Police officers are trained to look for certain signs to decide whether to pull a driver over on suspicion of drunk driving. The National Highway Traffic Safety Administration (NHTSA) teaches officers that there are four categories of driving behaviors which they should look for. These four categories are: 1) problems in maintaining proper lane position; 2) speed and braking problems; 3) vigilance problems; and 4) judgment problems. These categories are broken down further into 24 of what NHTSA calls cues. If a driver exhibits one or more of these cues while driving a car in the presence of a patrol car, he/she is likely to be pulled over on suspicion of DWI.
All 24 of these cues are published by NHTSA. Some of the more commonly observed ones are weaving, straddling a lane line, wide turns, driving without headlights at night, driving 10 mph or more under the speed limit, tailgating, turning improperly, and making an improper/unsafe lane change. Importantly, speeding is not a cue. While speeding is likely to get a driver pulled over, it is not considered to be a drunk driving cue. One other important cue is "appearing to be impaired." For example, gripping the wheel too tight can get a driver pulled over.
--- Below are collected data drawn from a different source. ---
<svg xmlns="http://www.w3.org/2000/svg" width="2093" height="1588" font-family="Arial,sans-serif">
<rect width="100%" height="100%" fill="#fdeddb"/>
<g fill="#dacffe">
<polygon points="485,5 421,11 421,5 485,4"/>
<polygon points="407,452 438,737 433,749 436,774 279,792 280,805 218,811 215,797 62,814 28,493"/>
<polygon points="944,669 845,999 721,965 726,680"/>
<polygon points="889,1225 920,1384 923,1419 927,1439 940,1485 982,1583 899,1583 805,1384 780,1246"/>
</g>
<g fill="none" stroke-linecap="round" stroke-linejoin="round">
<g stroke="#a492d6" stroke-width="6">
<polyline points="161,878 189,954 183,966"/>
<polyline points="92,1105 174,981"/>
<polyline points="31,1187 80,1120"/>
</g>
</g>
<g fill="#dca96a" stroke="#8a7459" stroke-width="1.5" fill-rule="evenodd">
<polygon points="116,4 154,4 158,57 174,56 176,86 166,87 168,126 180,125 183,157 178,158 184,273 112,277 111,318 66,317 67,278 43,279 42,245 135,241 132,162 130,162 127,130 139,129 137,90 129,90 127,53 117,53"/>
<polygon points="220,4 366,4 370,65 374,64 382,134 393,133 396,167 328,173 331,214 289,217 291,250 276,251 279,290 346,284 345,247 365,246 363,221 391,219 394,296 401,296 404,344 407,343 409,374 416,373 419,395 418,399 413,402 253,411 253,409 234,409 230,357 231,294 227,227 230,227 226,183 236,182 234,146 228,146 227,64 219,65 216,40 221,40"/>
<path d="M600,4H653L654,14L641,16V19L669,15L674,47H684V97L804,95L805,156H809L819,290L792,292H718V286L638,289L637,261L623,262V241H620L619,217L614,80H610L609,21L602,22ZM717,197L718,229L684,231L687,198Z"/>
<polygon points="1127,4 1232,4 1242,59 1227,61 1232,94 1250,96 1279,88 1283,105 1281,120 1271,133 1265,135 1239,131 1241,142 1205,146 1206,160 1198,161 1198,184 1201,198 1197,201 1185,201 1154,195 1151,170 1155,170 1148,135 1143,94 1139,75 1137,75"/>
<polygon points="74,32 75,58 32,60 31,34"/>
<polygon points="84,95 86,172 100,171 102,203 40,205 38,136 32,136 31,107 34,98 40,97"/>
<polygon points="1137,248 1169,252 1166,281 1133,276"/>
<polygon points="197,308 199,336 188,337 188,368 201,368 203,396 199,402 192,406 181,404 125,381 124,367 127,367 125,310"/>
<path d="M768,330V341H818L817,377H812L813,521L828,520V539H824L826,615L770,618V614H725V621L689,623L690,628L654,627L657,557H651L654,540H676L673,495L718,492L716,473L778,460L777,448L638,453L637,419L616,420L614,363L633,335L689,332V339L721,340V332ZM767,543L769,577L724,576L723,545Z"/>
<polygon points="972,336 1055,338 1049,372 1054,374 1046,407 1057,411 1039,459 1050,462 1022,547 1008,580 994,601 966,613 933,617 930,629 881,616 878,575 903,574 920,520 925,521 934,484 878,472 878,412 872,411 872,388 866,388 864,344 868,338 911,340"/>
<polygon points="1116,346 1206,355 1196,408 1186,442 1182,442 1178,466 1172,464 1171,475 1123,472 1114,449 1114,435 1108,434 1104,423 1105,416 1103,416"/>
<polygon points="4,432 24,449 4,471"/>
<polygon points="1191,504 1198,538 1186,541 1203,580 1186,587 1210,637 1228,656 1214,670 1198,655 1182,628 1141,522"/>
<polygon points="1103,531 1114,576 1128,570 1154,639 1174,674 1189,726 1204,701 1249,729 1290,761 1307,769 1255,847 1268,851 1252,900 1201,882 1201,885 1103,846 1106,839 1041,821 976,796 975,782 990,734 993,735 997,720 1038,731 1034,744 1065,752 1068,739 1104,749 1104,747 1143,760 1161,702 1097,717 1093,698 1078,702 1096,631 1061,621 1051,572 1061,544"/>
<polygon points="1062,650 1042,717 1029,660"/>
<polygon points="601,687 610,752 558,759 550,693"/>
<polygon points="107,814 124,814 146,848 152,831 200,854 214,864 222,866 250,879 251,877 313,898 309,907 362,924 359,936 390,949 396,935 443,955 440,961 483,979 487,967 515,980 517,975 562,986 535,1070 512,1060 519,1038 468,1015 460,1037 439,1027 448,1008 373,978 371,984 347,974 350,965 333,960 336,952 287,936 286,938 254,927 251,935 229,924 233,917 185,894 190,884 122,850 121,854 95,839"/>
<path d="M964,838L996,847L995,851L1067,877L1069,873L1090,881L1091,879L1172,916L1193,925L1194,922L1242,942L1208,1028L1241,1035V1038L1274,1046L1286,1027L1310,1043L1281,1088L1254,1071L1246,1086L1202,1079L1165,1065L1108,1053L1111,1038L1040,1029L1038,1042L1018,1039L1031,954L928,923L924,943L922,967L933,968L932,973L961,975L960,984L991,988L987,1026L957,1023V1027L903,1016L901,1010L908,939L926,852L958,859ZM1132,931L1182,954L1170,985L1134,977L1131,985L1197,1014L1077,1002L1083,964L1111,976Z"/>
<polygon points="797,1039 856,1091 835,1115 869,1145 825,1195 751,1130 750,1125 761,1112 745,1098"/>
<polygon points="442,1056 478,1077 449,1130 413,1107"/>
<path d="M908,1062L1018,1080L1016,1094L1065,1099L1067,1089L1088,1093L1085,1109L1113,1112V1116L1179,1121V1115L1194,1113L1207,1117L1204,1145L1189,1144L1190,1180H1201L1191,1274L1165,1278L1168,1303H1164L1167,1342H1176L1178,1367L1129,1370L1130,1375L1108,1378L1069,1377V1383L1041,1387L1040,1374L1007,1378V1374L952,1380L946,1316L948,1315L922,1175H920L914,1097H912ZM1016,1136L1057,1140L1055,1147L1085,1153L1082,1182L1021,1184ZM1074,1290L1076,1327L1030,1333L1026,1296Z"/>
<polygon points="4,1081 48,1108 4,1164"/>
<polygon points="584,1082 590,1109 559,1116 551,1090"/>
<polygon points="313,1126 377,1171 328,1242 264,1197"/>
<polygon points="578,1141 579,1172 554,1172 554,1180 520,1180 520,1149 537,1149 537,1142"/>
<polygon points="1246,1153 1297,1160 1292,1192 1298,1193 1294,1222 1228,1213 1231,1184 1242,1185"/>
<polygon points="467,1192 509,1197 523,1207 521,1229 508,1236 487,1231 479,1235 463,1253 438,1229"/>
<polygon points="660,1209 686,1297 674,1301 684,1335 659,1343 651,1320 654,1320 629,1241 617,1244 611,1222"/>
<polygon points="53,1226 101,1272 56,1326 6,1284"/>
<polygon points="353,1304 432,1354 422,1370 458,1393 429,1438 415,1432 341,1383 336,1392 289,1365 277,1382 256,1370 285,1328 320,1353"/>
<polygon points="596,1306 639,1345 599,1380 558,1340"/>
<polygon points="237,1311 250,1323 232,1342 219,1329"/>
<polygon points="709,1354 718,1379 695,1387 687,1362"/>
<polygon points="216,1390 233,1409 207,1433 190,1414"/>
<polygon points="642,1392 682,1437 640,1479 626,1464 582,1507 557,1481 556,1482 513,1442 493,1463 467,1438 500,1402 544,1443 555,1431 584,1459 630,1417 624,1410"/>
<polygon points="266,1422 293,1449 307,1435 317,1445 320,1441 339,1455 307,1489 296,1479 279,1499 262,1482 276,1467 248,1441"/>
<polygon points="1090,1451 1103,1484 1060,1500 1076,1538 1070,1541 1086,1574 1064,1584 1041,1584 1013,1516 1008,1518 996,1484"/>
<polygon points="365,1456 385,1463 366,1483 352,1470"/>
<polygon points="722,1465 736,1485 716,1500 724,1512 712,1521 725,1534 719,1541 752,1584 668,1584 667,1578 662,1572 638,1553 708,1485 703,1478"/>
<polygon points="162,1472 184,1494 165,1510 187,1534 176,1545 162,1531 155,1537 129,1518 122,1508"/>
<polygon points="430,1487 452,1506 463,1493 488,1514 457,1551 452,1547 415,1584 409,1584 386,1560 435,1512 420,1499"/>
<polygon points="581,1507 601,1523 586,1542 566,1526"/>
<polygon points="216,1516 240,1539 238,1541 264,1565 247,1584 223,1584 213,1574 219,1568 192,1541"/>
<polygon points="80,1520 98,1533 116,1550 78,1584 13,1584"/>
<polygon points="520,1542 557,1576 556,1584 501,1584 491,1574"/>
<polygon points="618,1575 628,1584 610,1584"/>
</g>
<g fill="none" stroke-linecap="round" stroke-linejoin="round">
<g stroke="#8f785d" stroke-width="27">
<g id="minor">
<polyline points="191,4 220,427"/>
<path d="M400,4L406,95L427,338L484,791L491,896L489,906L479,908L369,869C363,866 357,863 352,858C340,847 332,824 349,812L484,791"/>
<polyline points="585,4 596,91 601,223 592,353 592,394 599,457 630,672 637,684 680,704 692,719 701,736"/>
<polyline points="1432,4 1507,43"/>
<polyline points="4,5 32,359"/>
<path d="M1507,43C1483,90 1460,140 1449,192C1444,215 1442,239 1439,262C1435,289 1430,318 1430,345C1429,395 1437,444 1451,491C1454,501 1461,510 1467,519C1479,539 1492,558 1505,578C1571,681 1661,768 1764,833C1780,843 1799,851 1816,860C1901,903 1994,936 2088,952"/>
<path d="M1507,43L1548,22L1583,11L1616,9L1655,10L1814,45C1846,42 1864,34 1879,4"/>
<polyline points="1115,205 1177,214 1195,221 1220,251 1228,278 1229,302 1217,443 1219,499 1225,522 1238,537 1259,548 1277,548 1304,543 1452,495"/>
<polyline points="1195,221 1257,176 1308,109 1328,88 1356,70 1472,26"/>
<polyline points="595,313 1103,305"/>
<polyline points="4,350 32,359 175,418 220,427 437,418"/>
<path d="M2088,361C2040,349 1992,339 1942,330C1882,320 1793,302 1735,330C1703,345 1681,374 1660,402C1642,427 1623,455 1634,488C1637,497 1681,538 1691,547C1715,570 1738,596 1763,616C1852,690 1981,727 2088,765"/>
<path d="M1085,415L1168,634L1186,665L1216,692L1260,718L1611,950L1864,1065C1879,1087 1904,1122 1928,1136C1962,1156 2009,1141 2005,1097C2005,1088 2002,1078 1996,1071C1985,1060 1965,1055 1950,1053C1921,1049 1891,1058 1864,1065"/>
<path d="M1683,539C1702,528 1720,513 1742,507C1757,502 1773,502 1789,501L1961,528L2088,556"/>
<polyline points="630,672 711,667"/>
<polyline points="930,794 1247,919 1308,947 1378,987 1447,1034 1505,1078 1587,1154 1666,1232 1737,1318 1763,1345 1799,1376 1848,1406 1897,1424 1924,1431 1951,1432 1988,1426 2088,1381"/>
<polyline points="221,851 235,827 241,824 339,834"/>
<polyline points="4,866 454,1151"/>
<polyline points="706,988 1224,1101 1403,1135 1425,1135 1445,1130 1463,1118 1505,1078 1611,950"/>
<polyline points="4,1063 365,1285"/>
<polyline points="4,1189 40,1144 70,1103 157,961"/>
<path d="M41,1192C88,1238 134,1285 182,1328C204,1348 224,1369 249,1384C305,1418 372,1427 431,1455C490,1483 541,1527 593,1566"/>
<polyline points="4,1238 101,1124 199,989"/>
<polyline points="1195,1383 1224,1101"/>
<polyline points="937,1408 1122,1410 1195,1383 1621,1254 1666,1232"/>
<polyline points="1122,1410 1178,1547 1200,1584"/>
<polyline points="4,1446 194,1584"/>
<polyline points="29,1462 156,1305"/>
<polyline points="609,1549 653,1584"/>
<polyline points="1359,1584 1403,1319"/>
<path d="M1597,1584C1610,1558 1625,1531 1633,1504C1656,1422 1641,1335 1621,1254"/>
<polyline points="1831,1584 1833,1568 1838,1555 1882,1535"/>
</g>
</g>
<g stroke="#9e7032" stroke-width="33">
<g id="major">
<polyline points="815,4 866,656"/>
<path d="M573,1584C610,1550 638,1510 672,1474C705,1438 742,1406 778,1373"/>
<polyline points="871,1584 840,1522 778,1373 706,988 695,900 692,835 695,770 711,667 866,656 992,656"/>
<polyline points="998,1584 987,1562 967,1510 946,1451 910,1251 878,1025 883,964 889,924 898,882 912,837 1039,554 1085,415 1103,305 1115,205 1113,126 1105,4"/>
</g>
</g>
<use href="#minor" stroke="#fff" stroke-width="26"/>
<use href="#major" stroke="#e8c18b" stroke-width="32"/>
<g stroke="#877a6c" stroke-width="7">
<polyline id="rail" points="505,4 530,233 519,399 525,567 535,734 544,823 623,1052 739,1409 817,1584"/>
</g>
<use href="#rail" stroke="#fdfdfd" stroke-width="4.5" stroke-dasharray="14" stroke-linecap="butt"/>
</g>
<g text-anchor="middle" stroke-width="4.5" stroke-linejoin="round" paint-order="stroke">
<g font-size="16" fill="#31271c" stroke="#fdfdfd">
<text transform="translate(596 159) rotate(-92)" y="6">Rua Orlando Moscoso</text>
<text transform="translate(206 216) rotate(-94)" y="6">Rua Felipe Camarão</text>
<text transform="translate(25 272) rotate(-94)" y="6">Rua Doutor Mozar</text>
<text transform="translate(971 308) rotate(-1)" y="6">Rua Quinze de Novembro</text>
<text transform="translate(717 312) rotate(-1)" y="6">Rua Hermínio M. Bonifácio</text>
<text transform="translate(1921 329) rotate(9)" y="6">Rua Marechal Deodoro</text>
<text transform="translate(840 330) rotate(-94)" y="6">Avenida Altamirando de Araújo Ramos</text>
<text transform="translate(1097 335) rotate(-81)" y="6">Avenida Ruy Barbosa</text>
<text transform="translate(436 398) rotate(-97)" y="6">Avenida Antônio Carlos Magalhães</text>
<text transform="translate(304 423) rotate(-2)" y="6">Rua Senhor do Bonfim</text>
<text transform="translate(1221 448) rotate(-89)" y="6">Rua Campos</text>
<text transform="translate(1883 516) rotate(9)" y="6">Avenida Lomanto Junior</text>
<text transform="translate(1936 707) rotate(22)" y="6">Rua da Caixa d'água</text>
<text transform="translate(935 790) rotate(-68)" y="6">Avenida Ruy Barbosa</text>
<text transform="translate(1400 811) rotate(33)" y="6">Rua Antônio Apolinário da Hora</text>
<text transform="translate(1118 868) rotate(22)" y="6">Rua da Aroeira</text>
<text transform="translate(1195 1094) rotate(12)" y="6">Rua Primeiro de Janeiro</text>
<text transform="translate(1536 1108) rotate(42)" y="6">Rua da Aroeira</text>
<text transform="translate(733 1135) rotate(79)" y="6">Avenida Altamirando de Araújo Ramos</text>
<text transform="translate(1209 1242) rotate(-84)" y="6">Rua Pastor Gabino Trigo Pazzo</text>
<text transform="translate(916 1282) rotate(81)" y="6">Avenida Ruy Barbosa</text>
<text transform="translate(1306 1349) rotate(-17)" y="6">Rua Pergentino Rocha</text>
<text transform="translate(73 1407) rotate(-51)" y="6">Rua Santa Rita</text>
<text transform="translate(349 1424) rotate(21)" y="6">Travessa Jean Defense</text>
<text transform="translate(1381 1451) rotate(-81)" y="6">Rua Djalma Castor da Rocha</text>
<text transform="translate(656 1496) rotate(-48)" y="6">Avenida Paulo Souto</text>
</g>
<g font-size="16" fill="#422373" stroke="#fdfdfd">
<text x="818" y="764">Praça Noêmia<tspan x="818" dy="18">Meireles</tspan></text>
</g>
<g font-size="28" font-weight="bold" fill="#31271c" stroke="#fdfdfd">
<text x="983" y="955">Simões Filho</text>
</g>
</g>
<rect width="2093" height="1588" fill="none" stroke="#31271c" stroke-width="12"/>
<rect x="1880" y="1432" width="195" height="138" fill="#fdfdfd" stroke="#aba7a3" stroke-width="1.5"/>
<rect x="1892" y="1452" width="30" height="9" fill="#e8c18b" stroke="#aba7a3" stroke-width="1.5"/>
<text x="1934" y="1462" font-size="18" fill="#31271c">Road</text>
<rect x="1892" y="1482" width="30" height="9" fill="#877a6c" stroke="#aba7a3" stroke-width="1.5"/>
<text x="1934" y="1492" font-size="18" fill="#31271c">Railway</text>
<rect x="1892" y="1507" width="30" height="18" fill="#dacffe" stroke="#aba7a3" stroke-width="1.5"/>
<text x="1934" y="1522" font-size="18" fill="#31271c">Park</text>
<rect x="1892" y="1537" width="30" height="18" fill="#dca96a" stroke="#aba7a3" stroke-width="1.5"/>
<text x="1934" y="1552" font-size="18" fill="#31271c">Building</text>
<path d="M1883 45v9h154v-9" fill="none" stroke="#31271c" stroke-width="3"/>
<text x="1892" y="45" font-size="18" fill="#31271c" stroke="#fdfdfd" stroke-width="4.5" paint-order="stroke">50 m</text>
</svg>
In addition to the driving cues, there are 10 of what NHTSA refers to as post stop clues. After they pull a driver over, the following clues are what officers look for to decide whether to conduct a DWI investigation (it is not clear why these are "clues" and the driving cues are "cues"):
- Difficulty with motor vehicle controls
- Fumbling with driver license or registration
- Difficulty exiting the vehicle
- Repeating questions or comments
- Swaying, unsteady, or balance problems
- Leaning on the vehicle or other object
- Slurred speech
- Slow to respond to officer/officer must repeat
- Provides incorrect information, changes answers
- Odor of alcoholic beverage from the driver
If an officer, after pulling a driver over, observes some of the above behaviors, he/she will likely request the driver to get out of his/her car and administer Field Sobriety Tests. It is unlikely that a very drunk person will be able to avoid exhibiting some of the above clues, despite knowing what officers look for. However, for someone who has only had a few drinks, it is worth knowing how to avoid "looking drunk."